The Government needs to raise up to €3bn in additional tax revenue per year to fund a fair, equal and progressive future for Ireland according to a new book published today by Social Justice Ireland.
'Social Justice Matters: A 2018 guide to a fairer Irish society' can be read in full here.
In the new report SJI argue that tax has now become a dirty word in Ireland.
They argue that the legitimacy of Ireland’s tax system is at stake as the richest entities in the world use it to pay lower tax bills.
They suggest that raising taxes or creating new taxes is now politically toxic, even if it is to fund vital and ageing public infrastructure; while cutting taxes is a popular political tool, often used in the run up to elections and nearly always regressive in nature.
The problem with this, they suggest, is that Ireland needs more tax revenue, not less.
Social Justice Matters go on to argue that Ireland needs to increase and broaden its tax base by €3bn to keep exchequer funds safe through uncertain economic times, fund decent public services, upgrade ageing national infrastructure; and to ensure Ireland becomes a fairer and more equal society in the future.
It argues that the money can be raised from measures such as a minimum effective corporate tax rate of 10%, a financial transactions tax, eco-taxes, and increasing the minimum effective tax rates on high earners – to name a few.
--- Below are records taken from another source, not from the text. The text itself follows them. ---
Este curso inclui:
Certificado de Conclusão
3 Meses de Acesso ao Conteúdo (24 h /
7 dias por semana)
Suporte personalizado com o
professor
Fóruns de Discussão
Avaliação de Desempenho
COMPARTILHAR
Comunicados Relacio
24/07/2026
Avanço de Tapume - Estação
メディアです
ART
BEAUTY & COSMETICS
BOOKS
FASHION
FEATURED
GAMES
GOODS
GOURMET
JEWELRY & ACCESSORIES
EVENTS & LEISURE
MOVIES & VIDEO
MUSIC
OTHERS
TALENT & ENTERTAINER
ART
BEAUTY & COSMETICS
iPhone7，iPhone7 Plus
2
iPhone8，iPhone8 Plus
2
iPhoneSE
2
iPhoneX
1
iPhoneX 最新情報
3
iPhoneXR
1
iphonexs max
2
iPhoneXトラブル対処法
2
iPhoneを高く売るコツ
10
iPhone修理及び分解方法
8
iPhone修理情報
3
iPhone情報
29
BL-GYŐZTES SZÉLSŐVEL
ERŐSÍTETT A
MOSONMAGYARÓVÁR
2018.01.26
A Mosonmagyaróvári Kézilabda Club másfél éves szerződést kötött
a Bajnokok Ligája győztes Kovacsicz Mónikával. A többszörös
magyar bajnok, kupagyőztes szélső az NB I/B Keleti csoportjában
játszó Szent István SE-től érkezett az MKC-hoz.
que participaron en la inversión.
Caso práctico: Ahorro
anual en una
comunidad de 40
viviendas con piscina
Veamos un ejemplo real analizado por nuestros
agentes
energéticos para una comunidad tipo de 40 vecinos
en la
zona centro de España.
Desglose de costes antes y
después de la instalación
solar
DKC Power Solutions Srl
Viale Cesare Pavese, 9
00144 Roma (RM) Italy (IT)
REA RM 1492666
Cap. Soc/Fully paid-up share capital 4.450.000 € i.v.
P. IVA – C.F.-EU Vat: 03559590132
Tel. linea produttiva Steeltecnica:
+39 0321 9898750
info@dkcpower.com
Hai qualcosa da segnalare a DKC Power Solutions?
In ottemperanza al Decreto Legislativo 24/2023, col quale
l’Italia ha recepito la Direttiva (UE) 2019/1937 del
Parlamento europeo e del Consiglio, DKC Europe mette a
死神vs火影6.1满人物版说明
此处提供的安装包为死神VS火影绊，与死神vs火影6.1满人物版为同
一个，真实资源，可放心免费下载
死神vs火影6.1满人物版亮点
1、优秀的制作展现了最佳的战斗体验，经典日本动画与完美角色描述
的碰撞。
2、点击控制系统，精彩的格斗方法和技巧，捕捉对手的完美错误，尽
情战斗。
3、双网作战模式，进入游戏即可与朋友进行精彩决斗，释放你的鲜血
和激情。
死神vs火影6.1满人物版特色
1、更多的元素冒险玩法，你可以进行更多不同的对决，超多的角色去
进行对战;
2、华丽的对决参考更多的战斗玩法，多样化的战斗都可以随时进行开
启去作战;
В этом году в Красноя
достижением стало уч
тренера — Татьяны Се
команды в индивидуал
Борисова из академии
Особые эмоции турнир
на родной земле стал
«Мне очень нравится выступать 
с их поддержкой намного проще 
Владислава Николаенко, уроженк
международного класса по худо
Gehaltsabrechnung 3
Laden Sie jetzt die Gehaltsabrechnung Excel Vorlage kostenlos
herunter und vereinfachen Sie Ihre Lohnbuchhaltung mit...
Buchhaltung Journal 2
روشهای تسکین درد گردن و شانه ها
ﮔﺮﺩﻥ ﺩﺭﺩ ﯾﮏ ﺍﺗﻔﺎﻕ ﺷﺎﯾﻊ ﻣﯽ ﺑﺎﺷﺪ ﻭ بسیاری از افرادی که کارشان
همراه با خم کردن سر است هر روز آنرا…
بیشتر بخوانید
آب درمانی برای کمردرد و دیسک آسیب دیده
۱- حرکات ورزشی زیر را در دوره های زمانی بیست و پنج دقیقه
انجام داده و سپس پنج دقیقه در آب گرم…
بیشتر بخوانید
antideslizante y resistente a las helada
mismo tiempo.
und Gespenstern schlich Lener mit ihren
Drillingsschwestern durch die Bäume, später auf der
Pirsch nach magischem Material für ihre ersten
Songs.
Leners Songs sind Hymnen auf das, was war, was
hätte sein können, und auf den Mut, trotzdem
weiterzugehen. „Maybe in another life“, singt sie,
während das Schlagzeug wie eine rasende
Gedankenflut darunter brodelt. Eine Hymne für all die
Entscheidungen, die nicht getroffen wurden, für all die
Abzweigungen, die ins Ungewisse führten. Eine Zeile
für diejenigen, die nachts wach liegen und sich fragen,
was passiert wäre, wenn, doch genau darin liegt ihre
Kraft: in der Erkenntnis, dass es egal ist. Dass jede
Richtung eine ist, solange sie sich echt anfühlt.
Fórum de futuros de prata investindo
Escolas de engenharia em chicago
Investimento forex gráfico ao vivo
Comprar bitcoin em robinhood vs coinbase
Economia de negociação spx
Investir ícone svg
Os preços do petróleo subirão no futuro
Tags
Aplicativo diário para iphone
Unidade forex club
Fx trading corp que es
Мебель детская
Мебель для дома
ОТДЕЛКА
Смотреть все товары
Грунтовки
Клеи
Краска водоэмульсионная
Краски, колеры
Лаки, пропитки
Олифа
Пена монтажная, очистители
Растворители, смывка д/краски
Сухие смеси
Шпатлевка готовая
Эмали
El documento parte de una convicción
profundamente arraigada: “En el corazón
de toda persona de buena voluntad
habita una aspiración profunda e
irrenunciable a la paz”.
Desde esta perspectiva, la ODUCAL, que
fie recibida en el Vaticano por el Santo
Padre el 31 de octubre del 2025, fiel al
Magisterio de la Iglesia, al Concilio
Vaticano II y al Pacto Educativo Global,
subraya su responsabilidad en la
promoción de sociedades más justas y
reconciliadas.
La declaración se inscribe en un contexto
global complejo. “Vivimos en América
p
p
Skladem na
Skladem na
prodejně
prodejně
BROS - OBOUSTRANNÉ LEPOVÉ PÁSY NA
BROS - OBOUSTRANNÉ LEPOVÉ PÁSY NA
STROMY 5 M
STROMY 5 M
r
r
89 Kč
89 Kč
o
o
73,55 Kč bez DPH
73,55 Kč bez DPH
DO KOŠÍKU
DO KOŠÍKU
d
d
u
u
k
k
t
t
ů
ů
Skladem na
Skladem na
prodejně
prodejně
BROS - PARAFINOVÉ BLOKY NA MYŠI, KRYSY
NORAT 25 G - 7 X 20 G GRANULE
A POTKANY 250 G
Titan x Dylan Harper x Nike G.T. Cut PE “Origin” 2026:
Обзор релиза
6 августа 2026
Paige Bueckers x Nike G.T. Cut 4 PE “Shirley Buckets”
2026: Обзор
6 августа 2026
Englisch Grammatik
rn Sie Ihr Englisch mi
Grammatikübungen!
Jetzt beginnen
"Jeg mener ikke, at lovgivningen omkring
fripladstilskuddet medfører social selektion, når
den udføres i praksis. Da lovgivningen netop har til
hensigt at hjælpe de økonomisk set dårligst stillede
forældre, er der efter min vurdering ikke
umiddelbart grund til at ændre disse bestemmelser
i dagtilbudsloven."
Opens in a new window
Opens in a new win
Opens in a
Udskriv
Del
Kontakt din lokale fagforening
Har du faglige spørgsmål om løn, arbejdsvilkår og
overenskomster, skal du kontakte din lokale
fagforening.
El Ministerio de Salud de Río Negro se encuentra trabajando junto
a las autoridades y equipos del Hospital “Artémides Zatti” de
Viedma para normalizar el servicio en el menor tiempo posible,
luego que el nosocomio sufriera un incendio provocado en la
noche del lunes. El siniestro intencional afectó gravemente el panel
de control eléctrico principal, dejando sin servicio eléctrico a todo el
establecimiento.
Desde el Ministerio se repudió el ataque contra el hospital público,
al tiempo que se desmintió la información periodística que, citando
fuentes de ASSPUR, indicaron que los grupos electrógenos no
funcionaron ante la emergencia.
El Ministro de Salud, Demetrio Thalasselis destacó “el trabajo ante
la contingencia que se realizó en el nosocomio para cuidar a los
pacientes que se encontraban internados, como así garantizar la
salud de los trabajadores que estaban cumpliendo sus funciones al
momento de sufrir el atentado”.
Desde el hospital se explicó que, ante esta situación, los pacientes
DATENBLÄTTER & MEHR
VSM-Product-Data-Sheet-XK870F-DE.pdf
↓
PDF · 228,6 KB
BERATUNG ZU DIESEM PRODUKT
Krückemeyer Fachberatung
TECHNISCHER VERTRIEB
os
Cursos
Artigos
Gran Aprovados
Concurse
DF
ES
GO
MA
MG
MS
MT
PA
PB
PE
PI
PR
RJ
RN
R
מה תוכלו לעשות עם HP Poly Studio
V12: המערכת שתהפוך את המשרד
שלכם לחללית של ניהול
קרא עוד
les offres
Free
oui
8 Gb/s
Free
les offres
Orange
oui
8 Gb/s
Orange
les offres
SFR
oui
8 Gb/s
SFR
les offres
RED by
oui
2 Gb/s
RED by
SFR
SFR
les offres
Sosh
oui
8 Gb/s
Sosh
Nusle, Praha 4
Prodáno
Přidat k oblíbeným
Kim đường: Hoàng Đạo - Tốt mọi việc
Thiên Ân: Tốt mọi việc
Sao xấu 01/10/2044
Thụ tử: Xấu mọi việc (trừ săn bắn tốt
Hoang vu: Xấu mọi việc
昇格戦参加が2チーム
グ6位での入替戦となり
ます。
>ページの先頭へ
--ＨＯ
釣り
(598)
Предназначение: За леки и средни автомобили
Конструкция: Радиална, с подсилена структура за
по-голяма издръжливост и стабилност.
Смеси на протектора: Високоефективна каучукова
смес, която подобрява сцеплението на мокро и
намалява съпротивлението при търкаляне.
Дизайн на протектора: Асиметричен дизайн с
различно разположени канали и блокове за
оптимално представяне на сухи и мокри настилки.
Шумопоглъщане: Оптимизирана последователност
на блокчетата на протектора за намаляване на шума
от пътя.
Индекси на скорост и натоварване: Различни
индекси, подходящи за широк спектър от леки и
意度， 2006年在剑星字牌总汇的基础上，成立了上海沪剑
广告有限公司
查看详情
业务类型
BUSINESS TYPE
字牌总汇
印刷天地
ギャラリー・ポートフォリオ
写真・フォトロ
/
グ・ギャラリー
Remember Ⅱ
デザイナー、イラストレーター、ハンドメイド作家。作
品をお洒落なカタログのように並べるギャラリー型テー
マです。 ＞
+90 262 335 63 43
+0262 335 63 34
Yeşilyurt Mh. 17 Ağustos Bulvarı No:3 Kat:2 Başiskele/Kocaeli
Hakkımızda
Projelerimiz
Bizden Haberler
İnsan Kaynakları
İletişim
The proposals in Social Justice Matters are just part of a thorough analysis and guide to issues of social justice in Ireland published in the 300-page review.
The book is a comprehensive guide to social justice in Ireland and challenges citizens, opinion formers and policymakers to imagine how a fairer society can be achieved.
Seán Healy, CEO of Social Justice Ireland, said SJI want to chart a course to a better Ireland.
"At the foundation of that is how we raise taxes and how much tax we raise.
Eamon Murphy, Economic and Social Analyst with Social Justice Ireland, went on: “We need to collect sufficient tax to ensure full participation in society for all through a fair tax system in which those who have more pay more, while those who have less pay less. With this book, policymakers have a guide for how that can be done.”